▸ **Task instructions**
Count the lines in the listing below that contain the string "black", matching case exactly. Reply with the number alone.
--- Supplied data ---
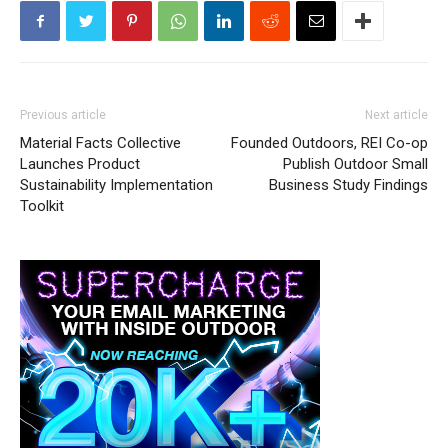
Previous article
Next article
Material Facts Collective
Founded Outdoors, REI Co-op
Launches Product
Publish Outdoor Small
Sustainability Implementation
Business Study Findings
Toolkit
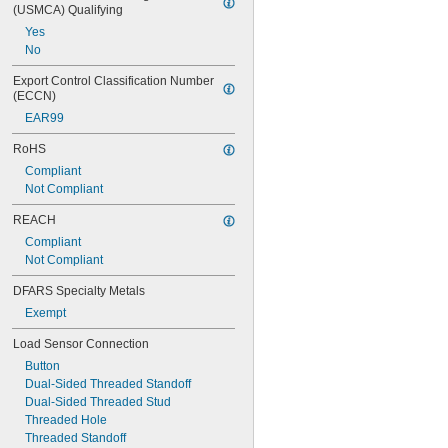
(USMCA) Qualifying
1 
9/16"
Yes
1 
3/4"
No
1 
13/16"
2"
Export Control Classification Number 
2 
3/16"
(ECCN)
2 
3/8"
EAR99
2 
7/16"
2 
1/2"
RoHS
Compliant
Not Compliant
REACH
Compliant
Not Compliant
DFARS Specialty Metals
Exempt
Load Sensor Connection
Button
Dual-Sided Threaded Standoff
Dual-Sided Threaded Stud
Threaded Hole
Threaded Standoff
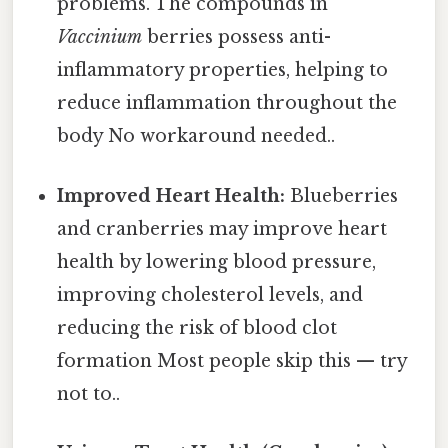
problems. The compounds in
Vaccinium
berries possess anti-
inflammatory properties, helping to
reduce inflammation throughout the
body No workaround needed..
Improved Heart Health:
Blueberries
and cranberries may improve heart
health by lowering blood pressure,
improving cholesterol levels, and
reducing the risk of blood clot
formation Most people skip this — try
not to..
---
--- Supplied data ---
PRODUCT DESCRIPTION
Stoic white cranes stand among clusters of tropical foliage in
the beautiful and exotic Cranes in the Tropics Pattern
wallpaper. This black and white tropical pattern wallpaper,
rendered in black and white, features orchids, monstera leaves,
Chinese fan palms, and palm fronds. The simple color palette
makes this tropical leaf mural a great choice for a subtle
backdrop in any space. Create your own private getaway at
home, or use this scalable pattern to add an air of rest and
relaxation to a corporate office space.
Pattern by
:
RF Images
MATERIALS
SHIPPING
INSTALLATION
---
▸ **Response to this exercise**
2